2017 ESA Annual Meeting (August 6 -- 11)

COS 141-5 - How do reward composition and floral display shape bumblebee constancy?

Thursday, August 10, 2017: 9:20 AM
C125-126, Oregon Convention Center
Jacob Francis and Anne Leonard, Biology, University of Nevada, Reno, Reno, NV
Background/Question/Methods

Pollinators face a complex floral marketplace in which rewards and advertisements vary dramatically among plant species. For example, nearly all bee species collect both pollen (largely a source of protein) and nectar (largely a source of carbohydrates), from flowers that attract pollinators with a diversity of displays. As plants differ in reward composition, most bees must eventually visit multiple species to meet their nutritional needs. However, on shorter timescales bees are often constant, restricting visits to a single species. Though nectar traits are known to influence floral constancy, whether multiple rewards shape this long-studied behavior is unknown. We asked how reward composition (whether a flower offered nectar, pollen, or both resources) shaped bumblebee color constancy, and whether bees showed stronger constancy in relation to aspects of floral display, reward, or both aspects of floral phenotype. We allowed 53 foragers from 5 captive colonies of the Eastern Bumblebee (Bombus impatiens), to forage on ‘dual-species’ arrays of artificial flowers that differed in color, but which all offered either 4ul of sucrose solution (Nectar Treatment, N=21), 2mg of pollen (Pollen Treatment, N=18), or both (Dual-reward Treatment, N=14).
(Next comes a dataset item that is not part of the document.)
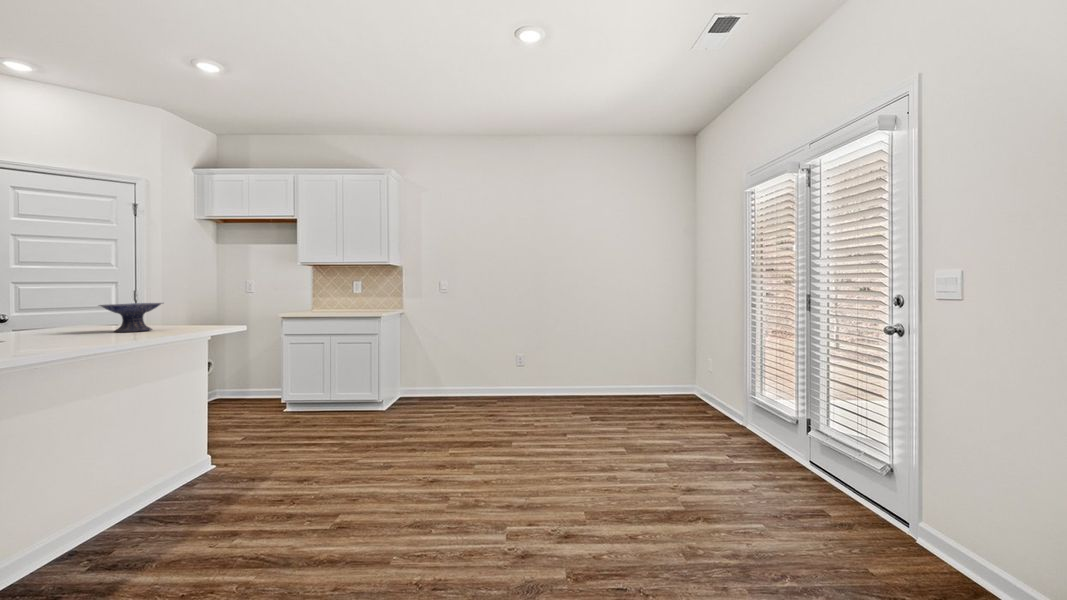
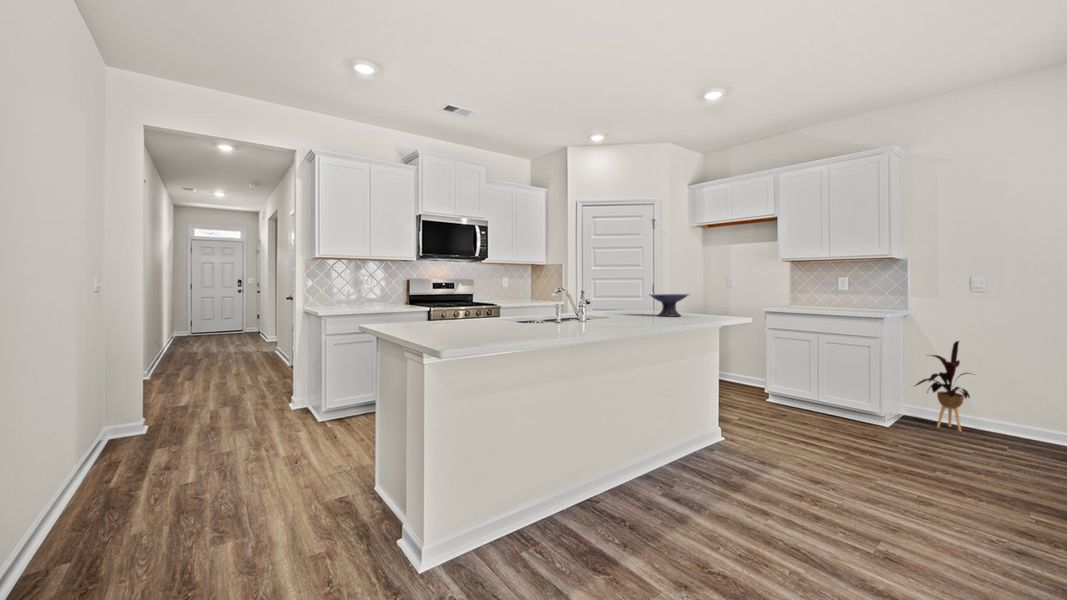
house plant: none [403,332,441,403] -> present [915,341,970,431]

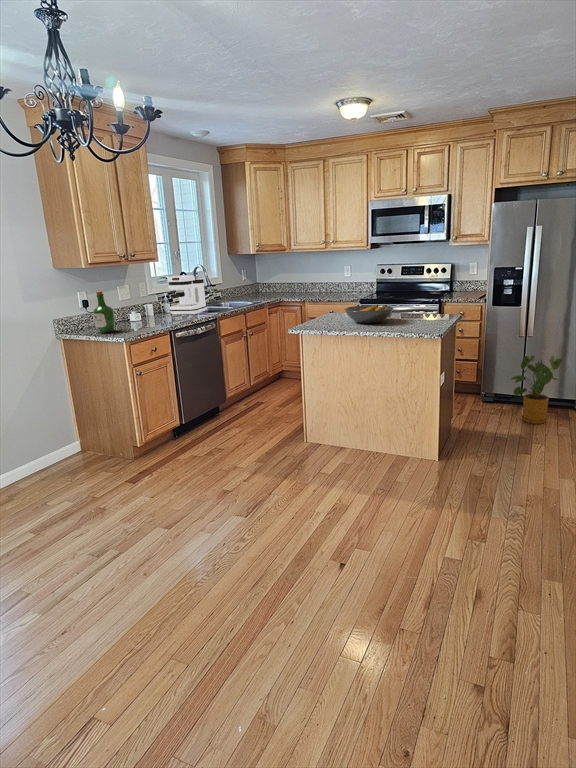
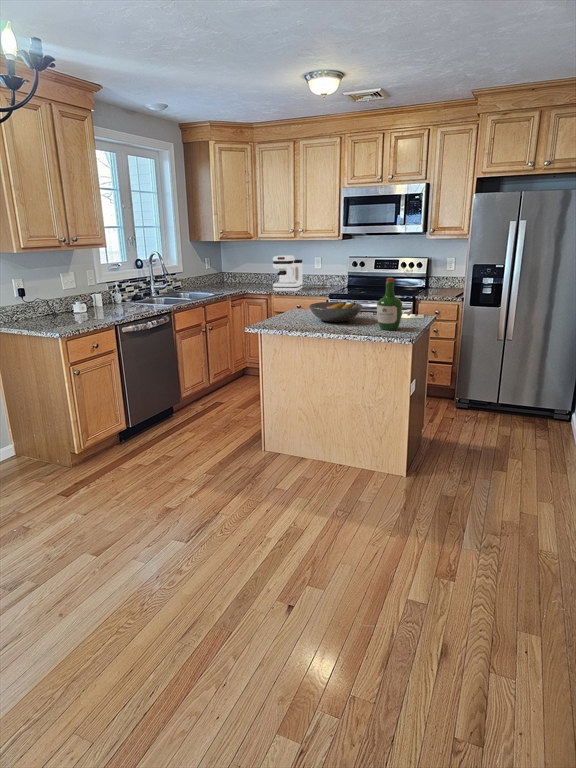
coffee maker: present [168,275,206,315] -> present [273,256,303,291]
wine bottle: present [93,291,115,333] -> present [377,278,402,330]
house plant: present [511,355,562,424] -> none [486,359,542,433]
We calculated foragers’ constancy across reward treatments, and foragers’ relative constancy to color and reward in the Dual-reward Treatment.

Results/Conclusions

Bees were significantly color constant (Bateman’s index= 0.162, p<0.01), but color constancy did not depend upon the composition of floral rewards. In the dual reward treatment, preliminary analyses suggest that bees were also reward constant (Bateman’s index= 0.194, p<0.01), but that when given the chance bees were more constant to color than floral reward. Though bumblebees tend to be generalists, visiting many plant species and collecting both pollen and nectar, we believe these are the first data that reveal differential patterns of short-term specialization on colors and rewards simultaneously. Further, the possibility that bees may show differing constancy to rewards and colors raises intriguing questions about pollinator foraging in real plant communities where bees encounter variation across many aspects of floral phenotype. These results are a first step in understanding how differences in display and reward may shape bee foraging, and subsequently pollen movement among and between plant species.